了解超分子结构多糖的金属吸附机理和分离材料的分子设计

基本信息

批准号：
16560661
负责人：
UEZU Kazuya
金额：
$ 2.3万
依托单位：
The University of Kitakyushu
依托单位国家：
日本
项目类别：
Grant-in-Aid for Scientific Research (C)
财政年份：
2004
资助国家：
日本
起止时间：
2004 至 2005
项目状态：
已结题

项目摘要

Biosorption, the metal-ion adsorption process by biomass, represents a potentially cost-effective way of eliminating toxic heavy metals. As the ability of microorgamisms to remove metal ions in aqueous solution has been extensively studied, fungi have been recognized as a promising class of low-cost adsorbents for metal ions. Adsorption performance of lanthane, copper, and cobalt by Rhizopus oligosporus (Rh.oligo.) fermented in liquid media was investigated. Among the Rh.oligo. species, Rh.oligo. P12 demonstrated the highest metal-adsorption capacity of 3.2 mmol/g-mycelia, which was comparable to the conventional ion-exchange beads for wastewater treatments. From the adsorption isotherm, the Freundlich curve, and the Scatchard plot analysis, the several kinds of functional groups in Rh.oligo. P12 were found to contribute to the metal adsorption. The slope analysis of the pH dependence showed that the ion-exchange is not a dominant factor of the interactions between the mycelia and metals such as copper, lanthane and cobalt.

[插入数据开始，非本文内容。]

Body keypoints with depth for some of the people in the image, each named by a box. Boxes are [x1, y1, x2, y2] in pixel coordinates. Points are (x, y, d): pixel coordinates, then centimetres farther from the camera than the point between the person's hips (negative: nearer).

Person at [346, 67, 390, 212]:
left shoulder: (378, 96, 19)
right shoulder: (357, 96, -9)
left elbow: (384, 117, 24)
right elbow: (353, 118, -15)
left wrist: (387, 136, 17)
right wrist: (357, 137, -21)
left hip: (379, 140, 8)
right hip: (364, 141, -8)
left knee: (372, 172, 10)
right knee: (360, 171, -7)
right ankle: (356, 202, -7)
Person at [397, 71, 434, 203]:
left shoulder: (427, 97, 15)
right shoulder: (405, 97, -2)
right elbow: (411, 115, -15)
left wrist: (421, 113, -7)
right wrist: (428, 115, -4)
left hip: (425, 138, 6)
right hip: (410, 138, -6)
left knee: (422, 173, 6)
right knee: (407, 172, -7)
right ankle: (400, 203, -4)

These results indicated that the polysaccharides in cell wall were involved in the metal adsorption. We carried out the adsorption tests with various kinds of biomass containing polysaccharides in order to elucidate the relationship between the supramolecular structure of polysaccharides and the metal adsorption ability. For example, we have utilized the cellulose containing the plural hydroxyl groups as the antimony (III) adsorbent. Amount of antimony (III) adsorbed to the cellulose was 5.2mg/g at maximum. Two adjacent hydroxyl groups of two polyol moieties are in the glucose unit of cellulose, cellulose could capture antimony (III) with free hydroxyl groups, that is, non-hydrogen-bonding-forming hydroxyl groups.

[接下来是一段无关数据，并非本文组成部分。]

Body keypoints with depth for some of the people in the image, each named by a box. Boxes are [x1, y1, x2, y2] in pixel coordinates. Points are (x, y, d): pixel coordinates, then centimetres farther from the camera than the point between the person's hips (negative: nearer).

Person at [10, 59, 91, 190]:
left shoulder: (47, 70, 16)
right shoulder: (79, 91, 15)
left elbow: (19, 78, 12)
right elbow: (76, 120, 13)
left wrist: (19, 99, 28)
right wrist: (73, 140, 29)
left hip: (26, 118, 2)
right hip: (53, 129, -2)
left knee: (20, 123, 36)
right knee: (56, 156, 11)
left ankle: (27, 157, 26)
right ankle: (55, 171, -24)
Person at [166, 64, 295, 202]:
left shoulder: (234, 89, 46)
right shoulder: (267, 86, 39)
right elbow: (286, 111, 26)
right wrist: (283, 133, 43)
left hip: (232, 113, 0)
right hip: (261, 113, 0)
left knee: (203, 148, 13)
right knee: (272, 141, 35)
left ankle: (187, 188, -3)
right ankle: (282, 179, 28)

生物吸附是生物质对金属离子的吸附过程，是消除有毒重金属的一种潜在的具有成本效益的方法。随着对微生物去除水溶液中金属离子能力的深入研究，真菌已被公认为一类有前途的低成本金属离子吸附剂。少孢根霉对镧、铜和钴的吸附性能在液体培养基中发酵。在Rh.olig.种、寡聚枝藻Rh.olig. P12表现出最高的金属吸附能力为3.2 mmol/g菌丝体，这是与传统的离子交换珠废水处理。通过吸附等温线、Freundlich曲线和Scatchard图分析，研究了Rh.olig.发现P12对金属吸附有贡献。pH依赖性斜率分析表明，离子交换不是菌丝体与铜、镧、钴等金属离子相互作用的主导因素。这些结果表明，细胞壁中的多糖参与了金属离子的吸附。为了阐明多糖的超分子结构与金属吸附能力之间的关系，我们对不同种类的含多糖的生物质进行了吸附试验。例如，我们已经利用含有多个羟基的纤维素作为锑（III）吸附剂。纤维素对锑（Ⅲ）的吸附量最大为5.2mg/g。纤维素的葡萄糖单元中有两个相邻的羟基，纤维素可以用自由羟基即非氢键形成的羟基捕获锑（III）。